» **Exercise details**:
Copy all lines below exactly as written. Leave pictures out.

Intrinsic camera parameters
= = = = =

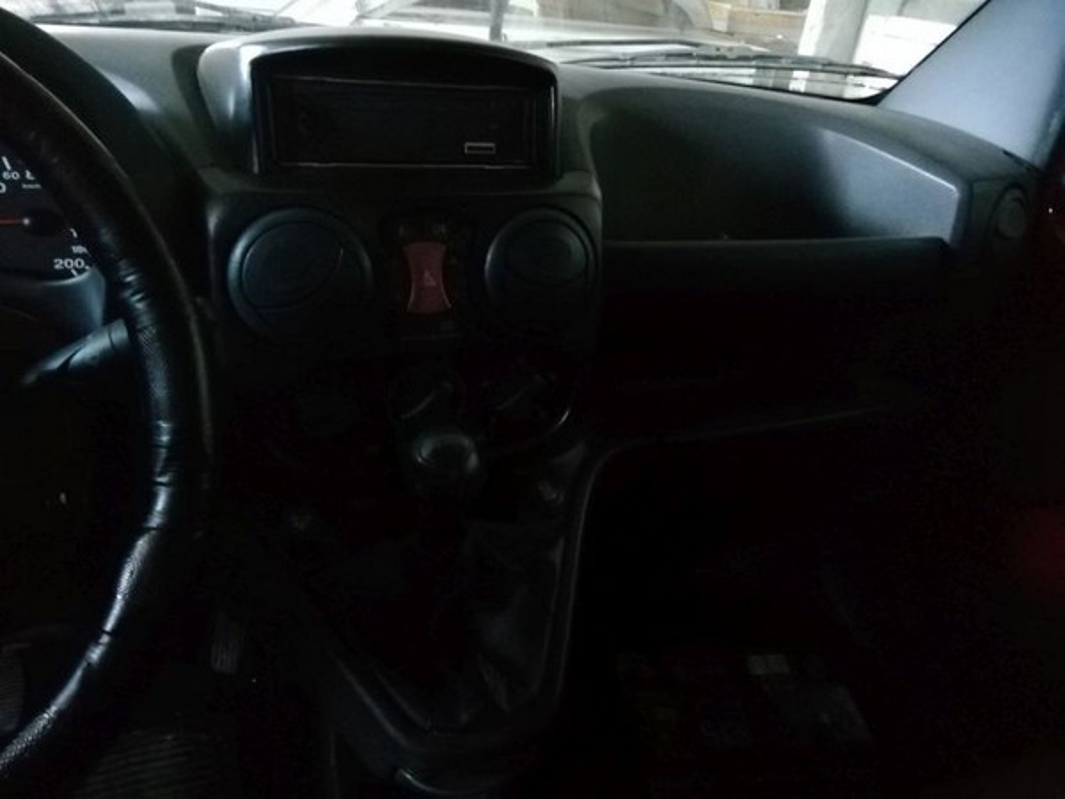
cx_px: 532
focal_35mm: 26
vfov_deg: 53.1
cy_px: 400
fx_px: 800
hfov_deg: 67.3
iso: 2500
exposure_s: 1/12.5
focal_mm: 3.21
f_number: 2.2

= = = = =

» **Result of the task**:
cx_px: 532
focal_35mm: 26
vfov_deg: 53.1
cy_px: 400
fx_px: 800
hfov_deg: 67.3
iso: 2500
exposure_s: 1/12.5
focal_mm: 3.21
f_number: 2.2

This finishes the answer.